I am trying to update the feature extractor and classifier with different learning rates, basically I split the network and do it. In optimizer I used param groups for optimizing the network.
resnet50 = models.resnet50(pretrained=True)
classifier = nn.Sequential(OrderedDict([("classifier", nn.Linear(1000, 31))]))
resnet50 = nn.Sequential(resnet50, classifier)
featExtractor = nn.Sequential(*(list(resnet50.children())[:-1])).cuda()
classifierModel = nn.Sequential(*(list(resnet50.children())[-1:])).cuda()
clf_optim = torch.optim.Adam([{'params': featExtractor.parameters(), 'lr':1e-4},
{'params': classifierModel.parameters()}], lr=5e-4)
for epoch in trange(epochs, leave=False):
for _ in trange(iterations, leave=False):
source_x, source_y = next(iter(amazonData))

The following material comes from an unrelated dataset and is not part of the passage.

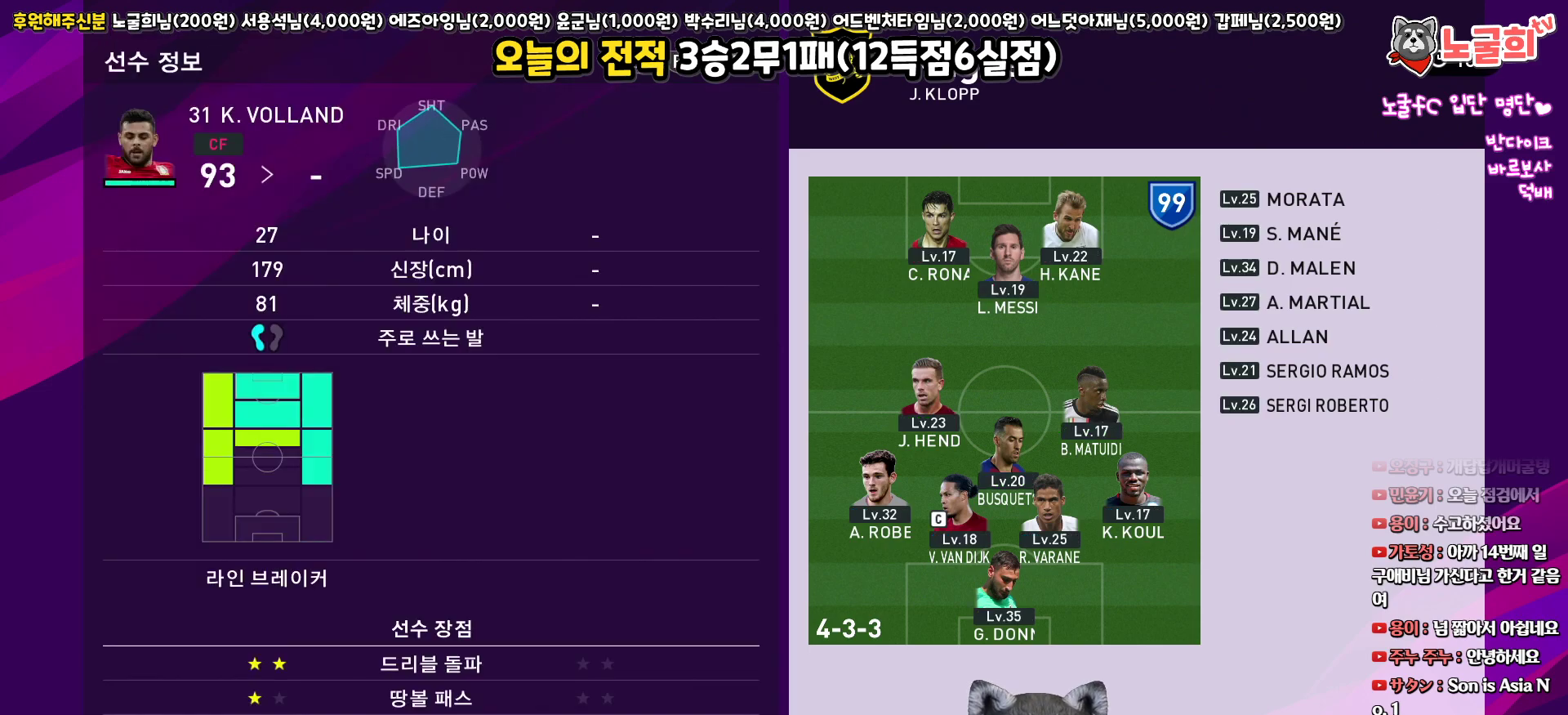
{"buttons": [], "left_stick": "center", "right_stick": "center", "events": [[67, "R1", "up"], [150, "R1", "down"], [283, "R1", "up"]]}
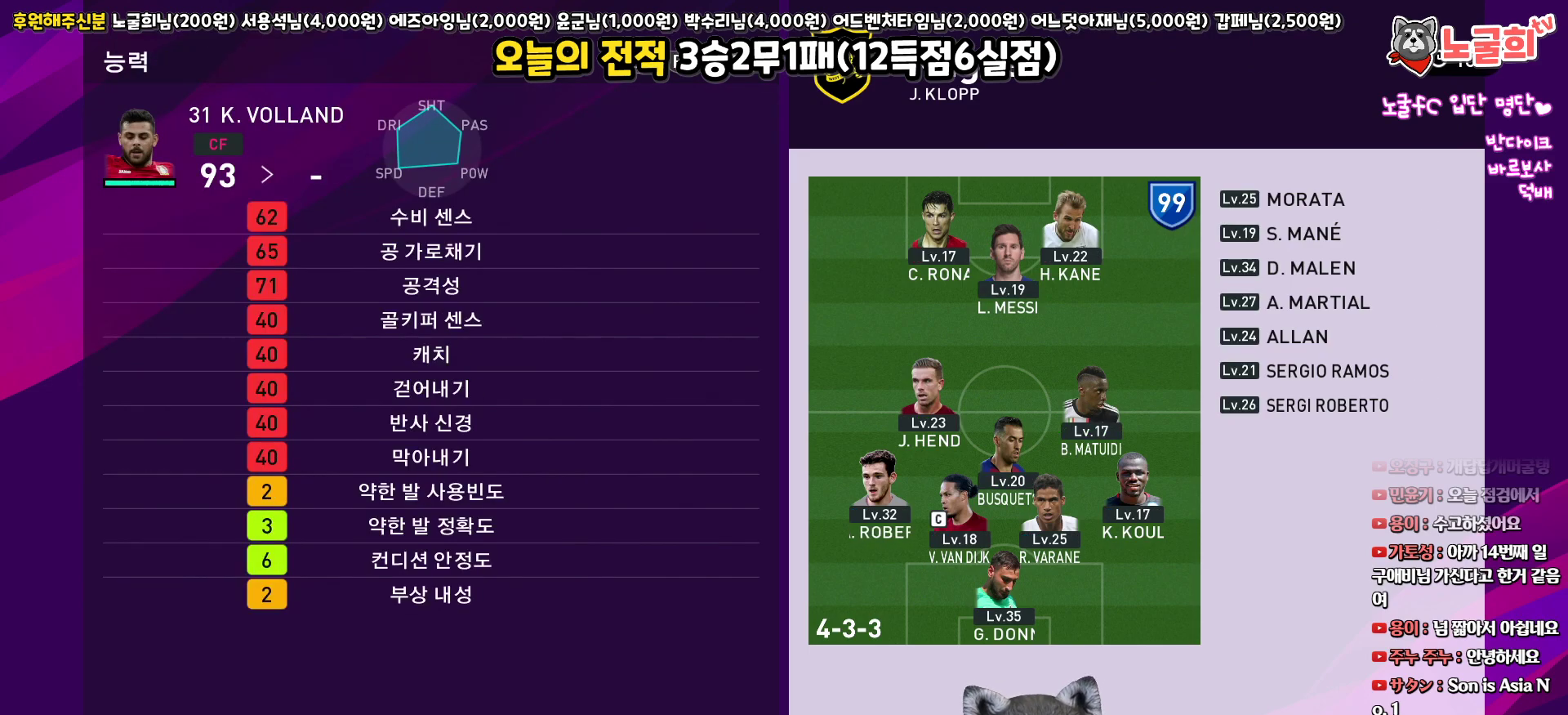
{"buttons": ["R1"], "left_stick": "center", "right_stick": "center", "events": [[433, "R1", "down"]]}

source_x, source_y = source_x.to(device), source_y.to(device)
for _ in range(k_clf):
features = featExtractor(source_x)
out = classifierModel(features)
clf_loss = clf_criterion(out, source_y)
clf_optim.zero_grad()
clf_loss.backward()
clf_optim.step()
print("total_loss: ", clf_loss)
Ps: I know I could have just used resnet50 instead of featExtractor and classifier instead of classifierModel, but this is just shortest version of what I am doing, and I am basically looking to validate the idea ?